▸ Text
When Hatzalah CEO Eli Beer was lying in the ICU of the  University of Miami Medical Center, critically ill due to the coronavirus, one of the people who helped save his life was Dr. Joel Sandberg, the father of Facebook’s chief operating officer, Sheryl Sandberg.

Dr. Sandberg, who is part of the Hatzalah board, is a physician and voluntary professor of ophthalmology at the University of Miami Medical Center.

“I was intimately involved in his entire hospital course,” Sandberg said in an interview with Jewish Insider (JI). “It was just natural for me to be his medical advocate,”

Sandberg spoke to the medical staff treating Beer on a constant basis, analyzed Beer’s lab data and updated Beer’s wife, Gitty, three times a day. He also compiled a report once or twice a day and sent it to a team at Hatzalah. “Basically, I was doing this full-time,” Sandberg said.

▸ Task requirements
#1 From the passage about Eli Beer's hospital care, quote the portion that begins at the words "When Hatzalah CEO" and stops after "Miami Medical Center.".
#2 Extend the passage about Eli Beer's hospital care, picking up after its last sentence.
The material that comes next is from a different source and is unrelated to the passage about Eli Beer's hospital care.

▸ Given information
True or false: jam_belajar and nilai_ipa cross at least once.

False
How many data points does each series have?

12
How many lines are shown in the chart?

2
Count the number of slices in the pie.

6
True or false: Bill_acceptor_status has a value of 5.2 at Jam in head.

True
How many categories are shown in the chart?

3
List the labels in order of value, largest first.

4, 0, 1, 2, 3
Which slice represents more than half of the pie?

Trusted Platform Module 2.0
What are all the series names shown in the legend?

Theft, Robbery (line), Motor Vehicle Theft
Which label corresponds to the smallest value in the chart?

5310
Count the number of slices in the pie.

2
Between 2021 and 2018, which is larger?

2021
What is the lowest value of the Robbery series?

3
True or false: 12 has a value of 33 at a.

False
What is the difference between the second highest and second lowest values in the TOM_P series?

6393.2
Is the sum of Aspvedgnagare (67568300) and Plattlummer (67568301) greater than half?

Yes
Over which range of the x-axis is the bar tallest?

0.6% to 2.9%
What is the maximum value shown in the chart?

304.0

▸ Task-by-task results
#1
When Hatzalah CEO Eli Beer was lying in the ICU of the  University of Miami Medical Center, critically ill due to the coronavirus, one of the people who helped save his life was Dr. Joel Sandberg, the father of Facebook’s chief operating officer, Sheryl Sandberg.

Dr. Sandberg, who is part of the Hatzalah board, is a physician and voluntary professor of ophthalmology at the University of Miami Medical Center.

#2
When Beer and Sandberg met for the first time years ago on a flight from Miami to New York, Sandberg told Beer that he was familiar with Hatzalah and had donated money to it. The next morning, Beer met Dr. Sandberg and his wife Adele for breakfast and their connection grew from there. The Sandbergs became involved in the Hatzlah cause and donated an ambulance and ambucycle.

When Beer was sick, Sandberg made sure to update the hospital staff about whom exactly they were treating. “I told everyone who he was and that we wanted to do everything possible,” he said. “I would email them his Wikipedia page and tell them to look up his TED Talk. And when I was on the phone, I would just tell them about Eli.”

Close to the end of Beer’s five-week stay in the hospital, Sandberg suggested to Beer’s doctors to try an experimental stem treatment from Israel from a company called Pluristem which makes mesenchymal stem cells. They took him up on his suggestion and Beer was the first person in Miami to be treated with stem cells.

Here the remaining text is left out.